━━ Dataset entries ━━

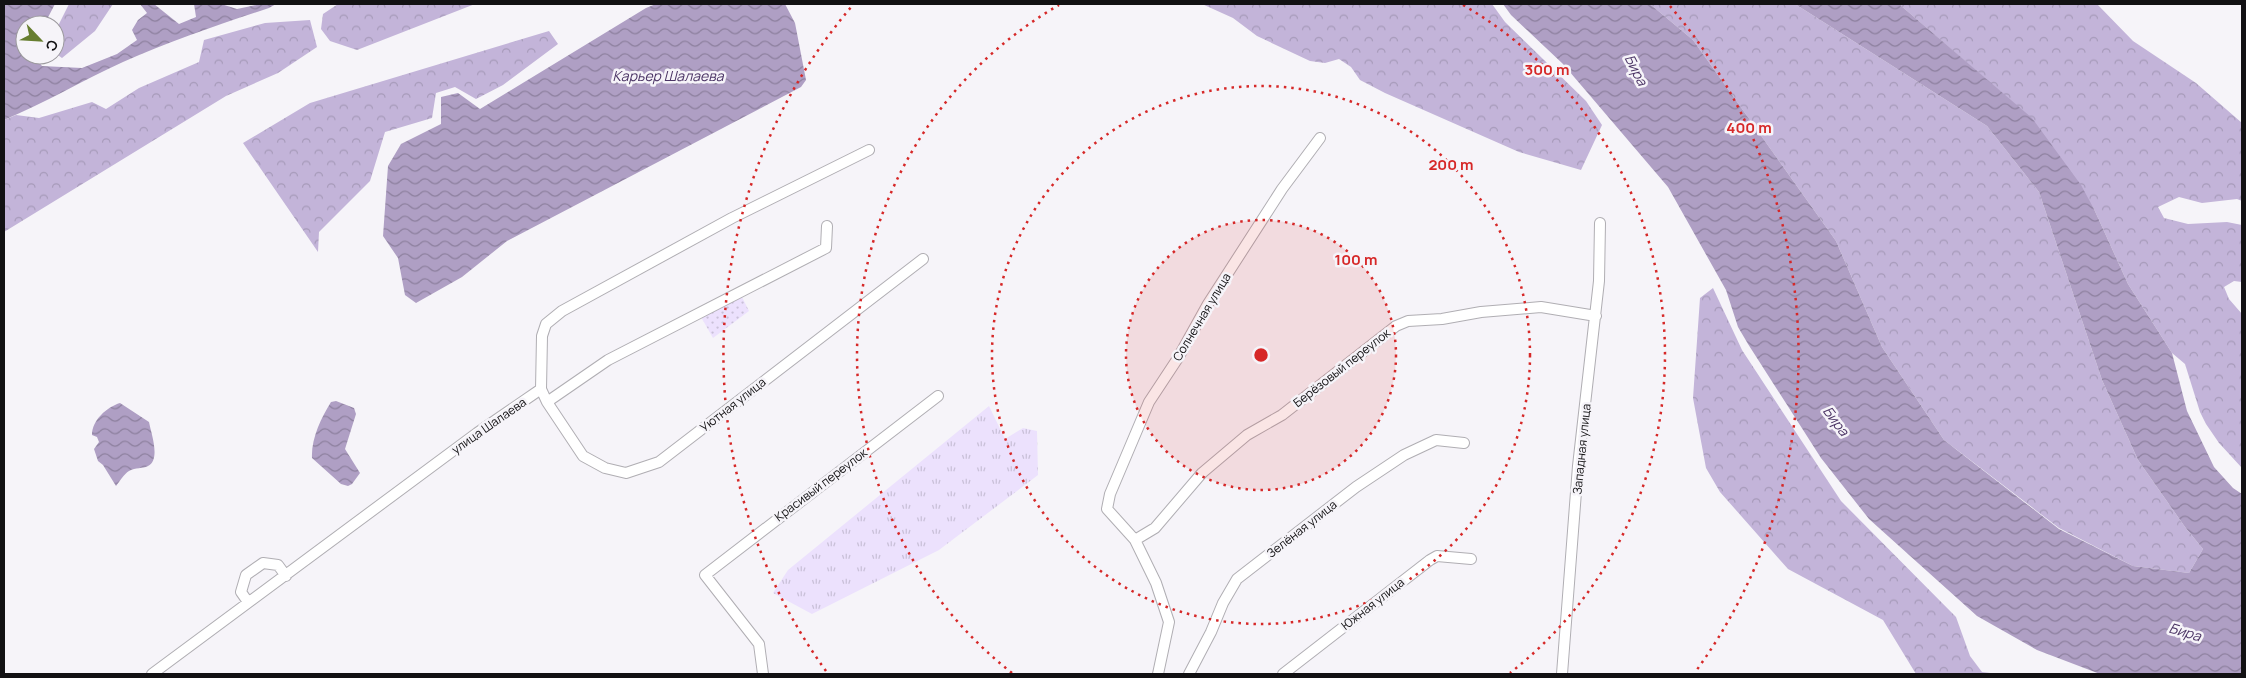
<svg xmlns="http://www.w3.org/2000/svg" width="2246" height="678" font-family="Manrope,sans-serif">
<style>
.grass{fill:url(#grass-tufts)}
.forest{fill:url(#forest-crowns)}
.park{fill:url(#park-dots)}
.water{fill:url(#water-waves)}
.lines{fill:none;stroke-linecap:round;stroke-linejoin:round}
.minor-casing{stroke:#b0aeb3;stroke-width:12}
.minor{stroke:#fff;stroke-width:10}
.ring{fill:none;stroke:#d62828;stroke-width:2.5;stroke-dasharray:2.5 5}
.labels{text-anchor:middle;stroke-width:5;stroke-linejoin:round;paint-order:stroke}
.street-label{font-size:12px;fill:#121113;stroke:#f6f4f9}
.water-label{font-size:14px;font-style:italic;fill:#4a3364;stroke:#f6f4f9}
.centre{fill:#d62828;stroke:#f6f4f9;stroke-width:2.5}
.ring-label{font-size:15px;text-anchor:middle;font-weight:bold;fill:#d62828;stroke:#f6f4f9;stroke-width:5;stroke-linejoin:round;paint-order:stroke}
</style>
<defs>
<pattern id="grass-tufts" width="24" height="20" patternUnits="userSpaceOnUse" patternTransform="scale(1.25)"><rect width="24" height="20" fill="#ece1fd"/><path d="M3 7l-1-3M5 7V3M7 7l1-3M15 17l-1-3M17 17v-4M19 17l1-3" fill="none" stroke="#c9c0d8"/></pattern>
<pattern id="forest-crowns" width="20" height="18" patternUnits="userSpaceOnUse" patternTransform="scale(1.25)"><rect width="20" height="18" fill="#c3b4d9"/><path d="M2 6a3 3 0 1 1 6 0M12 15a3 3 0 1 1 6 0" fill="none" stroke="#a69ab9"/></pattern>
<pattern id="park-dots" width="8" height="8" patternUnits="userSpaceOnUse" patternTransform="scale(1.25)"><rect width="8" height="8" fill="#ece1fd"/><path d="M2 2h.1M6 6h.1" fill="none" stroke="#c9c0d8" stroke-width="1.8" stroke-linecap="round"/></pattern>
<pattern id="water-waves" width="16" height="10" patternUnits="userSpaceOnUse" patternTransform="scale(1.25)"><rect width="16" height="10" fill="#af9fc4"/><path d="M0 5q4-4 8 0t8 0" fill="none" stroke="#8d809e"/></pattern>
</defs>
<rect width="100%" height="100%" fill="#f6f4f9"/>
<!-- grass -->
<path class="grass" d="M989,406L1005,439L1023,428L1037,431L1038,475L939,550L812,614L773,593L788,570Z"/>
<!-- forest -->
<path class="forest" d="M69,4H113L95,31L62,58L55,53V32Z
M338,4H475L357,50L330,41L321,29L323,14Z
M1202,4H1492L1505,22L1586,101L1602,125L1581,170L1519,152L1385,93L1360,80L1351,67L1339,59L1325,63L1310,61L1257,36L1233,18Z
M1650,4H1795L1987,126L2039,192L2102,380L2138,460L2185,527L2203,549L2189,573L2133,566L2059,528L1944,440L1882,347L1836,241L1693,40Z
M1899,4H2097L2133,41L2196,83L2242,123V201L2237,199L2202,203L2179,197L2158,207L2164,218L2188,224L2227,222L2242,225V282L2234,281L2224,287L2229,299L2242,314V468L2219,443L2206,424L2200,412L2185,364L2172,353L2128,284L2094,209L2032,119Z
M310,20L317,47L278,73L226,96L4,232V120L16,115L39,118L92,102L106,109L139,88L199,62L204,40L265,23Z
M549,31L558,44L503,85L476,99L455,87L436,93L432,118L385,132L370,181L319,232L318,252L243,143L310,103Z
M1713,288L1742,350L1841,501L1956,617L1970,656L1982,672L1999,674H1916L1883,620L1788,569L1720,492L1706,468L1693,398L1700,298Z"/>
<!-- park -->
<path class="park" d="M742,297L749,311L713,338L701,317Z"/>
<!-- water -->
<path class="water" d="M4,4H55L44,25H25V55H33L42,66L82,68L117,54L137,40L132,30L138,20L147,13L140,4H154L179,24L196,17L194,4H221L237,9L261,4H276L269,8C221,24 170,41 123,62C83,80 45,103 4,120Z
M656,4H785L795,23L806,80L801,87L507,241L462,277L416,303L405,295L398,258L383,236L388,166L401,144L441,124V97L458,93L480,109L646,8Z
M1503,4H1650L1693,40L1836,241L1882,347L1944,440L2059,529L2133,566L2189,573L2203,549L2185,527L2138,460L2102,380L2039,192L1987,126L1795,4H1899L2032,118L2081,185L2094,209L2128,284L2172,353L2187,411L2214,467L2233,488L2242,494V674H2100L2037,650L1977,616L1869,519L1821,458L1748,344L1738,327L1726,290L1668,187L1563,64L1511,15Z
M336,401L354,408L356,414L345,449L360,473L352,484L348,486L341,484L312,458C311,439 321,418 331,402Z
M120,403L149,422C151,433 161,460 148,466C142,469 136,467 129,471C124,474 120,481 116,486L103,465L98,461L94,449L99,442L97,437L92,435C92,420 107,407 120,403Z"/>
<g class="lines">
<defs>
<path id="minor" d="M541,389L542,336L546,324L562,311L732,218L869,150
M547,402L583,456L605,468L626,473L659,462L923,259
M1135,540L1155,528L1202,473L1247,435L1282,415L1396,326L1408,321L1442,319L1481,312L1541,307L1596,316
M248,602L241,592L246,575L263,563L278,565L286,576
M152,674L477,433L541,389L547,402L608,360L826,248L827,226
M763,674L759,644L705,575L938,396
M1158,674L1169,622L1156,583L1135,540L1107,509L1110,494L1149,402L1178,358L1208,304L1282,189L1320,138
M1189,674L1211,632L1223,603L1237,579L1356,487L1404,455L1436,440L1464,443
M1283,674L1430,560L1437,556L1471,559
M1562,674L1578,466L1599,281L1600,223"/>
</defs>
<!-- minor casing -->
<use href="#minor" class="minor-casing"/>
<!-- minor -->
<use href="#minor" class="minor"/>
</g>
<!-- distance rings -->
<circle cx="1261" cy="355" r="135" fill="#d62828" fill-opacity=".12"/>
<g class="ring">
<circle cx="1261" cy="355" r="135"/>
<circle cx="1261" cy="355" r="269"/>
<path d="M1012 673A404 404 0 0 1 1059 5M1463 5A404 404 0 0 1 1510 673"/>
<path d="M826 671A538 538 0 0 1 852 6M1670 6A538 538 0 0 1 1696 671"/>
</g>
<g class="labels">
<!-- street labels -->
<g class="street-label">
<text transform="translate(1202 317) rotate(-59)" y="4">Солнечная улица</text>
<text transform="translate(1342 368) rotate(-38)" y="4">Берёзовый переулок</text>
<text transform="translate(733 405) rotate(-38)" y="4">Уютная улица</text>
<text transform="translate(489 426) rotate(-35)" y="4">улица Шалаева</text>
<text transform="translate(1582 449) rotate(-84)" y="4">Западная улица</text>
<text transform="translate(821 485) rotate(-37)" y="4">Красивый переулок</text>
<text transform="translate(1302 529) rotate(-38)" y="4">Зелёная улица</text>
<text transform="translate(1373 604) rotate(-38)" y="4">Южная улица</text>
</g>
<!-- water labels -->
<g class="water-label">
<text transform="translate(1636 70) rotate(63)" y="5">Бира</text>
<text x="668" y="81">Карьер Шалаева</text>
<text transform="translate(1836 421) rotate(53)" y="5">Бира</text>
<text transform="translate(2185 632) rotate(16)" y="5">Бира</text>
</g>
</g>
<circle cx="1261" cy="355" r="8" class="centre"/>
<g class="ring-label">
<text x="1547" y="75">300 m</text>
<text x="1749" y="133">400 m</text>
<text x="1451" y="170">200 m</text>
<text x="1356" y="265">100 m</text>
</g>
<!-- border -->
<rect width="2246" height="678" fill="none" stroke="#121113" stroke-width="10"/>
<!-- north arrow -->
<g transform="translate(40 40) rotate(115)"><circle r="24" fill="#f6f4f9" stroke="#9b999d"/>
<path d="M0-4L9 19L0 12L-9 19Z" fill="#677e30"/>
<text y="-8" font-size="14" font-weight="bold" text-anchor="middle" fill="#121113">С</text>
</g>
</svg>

━━━

The problem> Where the word "casing" shows up in a line of the entries above, copy that line.

Solution>
.minor-casing{stroke:#b0aeb3;stroke-width:12}
<!-- minor casing -->
<use href="#minor" class="minor-casing"/>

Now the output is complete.